The owners at Globe Salon bought their property years ago for a bargain and now, it's very valuable. It's been a long road since 1999 when it was unthinkable to have a business in the downtown area. James Reza went to great lengths to make his customers feel comfortable.

"We used to have clients go, 'Is it safe to park there?' So we started posting things on our Twitter and Facebook showing our expensive cars parked out in front of the salon so they wouldn't feel afraid," Reza said.

He says downtown real estate has long been undervalued and there are bargains for businesses willing to take the chance.

"It's probably the most under appreciated in that regard. You have a really great market but priced lower than it probably should be at this point," he said.

The recent move in of Zappos has changed many perceptions. Downtown streets are now full of young workers in their 20s and 30s who both work and live in the downtown area. Nearly 300 homes have been purchased in the past few years and condos are filling up in the Ogden and Soho Lofts.

No business has noticed the difference more than new downtown branch of Rachel's Kitchen, just blocks from Zappos.

"We've felt it. Morning to night. We've had a much bigger breakfast crowd which has been wonderful and we've started to have a dinner crowd which is really fantastic," said Brianna Hayes, Rachel's Kitchen manager.

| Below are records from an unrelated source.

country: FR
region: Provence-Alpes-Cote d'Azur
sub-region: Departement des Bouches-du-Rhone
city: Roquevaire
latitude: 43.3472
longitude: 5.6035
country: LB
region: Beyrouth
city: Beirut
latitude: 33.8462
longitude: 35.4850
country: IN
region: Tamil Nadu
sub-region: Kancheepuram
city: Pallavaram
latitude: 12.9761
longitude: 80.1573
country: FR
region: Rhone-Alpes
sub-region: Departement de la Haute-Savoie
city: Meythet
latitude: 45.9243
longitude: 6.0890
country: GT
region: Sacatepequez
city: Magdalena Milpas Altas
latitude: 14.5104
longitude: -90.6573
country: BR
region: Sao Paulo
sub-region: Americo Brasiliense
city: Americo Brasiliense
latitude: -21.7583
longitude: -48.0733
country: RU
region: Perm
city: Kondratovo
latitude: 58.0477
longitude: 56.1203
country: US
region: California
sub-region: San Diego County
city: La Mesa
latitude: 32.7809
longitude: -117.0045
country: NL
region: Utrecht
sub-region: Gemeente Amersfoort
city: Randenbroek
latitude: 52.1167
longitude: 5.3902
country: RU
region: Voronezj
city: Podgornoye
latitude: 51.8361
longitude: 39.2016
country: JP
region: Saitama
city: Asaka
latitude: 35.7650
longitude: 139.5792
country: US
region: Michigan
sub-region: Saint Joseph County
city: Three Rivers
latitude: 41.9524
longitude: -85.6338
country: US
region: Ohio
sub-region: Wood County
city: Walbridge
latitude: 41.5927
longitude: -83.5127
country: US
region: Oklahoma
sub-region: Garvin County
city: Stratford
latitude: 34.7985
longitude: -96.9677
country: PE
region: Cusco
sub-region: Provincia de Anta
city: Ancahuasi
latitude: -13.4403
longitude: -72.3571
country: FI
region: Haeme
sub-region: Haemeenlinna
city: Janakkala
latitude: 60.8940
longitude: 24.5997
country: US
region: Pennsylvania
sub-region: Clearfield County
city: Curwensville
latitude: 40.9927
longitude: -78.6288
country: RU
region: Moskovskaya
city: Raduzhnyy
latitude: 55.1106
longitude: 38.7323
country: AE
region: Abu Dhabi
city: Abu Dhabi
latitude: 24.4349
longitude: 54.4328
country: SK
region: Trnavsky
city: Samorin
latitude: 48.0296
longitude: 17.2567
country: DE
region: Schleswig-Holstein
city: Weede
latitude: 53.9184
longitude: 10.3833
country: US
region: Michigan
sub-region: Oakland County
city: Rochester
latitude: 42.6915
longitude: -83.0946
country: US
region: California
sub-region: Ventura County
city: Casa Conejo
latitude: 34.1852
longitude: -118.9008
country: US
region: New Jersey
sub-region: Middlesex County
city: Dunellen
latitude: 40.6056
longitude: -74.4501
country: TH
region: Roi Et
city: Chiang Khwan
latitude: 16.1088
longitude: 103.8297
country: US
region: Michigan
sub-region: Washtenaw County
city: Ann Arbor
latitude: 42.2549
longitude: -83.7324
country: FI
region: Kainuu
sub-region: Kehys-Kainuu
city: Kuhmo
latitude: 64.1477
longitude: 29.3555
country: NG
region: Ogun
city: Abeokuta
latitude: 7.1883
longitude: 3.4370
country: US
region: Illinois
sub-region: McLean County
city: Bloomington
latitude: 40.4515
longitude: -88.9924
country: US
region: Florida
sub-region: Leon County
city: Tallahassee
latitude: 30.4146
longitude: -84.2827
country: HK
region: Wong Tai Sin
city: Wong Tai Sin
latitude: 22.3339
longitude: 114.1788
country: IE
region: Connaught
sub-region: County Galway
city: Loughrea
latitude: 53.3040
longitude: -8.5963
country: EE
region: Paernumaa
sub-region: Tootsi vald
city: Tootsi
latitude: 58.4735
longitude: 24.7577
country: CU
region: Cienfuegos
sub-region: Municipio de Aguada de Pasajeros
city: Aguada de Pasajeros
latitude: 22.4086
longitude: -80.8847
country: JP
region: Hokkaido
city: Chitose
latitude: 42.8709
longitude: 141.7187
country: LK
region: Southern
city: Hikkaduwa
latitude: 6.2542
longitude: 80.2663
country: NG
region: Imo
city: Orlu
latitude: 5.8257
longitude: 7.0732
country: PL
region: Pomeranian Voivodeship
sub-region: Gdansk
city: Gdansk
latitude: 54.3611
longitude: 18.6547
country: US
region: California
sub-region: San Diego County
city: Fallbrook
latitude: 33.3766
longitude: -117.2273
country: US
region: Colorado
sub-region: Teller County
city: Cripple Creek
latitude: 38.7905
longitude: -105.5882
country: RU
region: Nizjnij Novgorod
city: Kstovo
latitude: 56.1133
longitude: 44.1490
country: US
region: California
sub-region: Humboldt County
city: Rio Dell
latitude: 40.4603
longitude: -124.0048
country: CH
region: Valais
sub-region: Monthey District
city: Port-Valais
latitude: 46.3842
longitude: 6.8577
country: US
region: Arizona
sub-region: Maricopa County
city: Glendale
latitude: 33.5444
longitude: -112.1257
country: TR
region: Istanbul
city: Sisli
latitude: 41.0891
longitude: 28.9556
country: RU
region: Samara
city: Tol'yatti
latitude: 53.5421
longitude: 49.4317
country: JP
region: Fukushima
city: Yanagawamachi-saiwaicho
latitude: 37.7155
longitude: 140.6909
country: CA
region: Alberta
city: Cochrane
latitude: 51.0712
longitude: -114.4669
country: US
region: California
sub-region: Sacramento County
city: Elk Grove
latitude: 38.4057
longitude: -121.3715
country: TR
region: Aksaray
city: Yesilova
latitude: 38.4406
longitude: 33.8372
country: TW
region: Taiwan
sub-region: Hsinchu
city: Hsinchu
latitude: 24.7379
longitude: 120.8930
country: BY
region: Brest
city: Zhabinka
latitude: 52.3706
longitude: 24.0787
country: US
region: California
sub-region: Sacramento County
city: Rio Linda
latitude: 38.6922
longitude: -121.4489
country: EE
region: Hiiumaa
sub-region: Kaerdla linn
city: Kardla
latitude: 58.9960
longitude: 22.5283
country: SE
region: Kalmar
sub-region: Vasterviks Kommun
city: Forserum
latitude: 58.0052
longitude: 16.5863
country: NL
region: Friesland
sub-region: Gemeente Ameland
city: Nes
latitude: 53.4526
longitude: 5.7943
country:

She says they knew it could take time to see profits soar and now, they're reaping the benefits.

"It was definitely an investment. We knew it was going to pay off because of the growth that is happening down here and over the next few years," Hayes said.

As more people continue to arrive to the area, businesses like Rachel's Kitchen hope to keep growing. There's still some challenges with having a business in this area and parking is still a concern, but representatives with the Downtown Project say at least one new parking lot is going up within the next few months.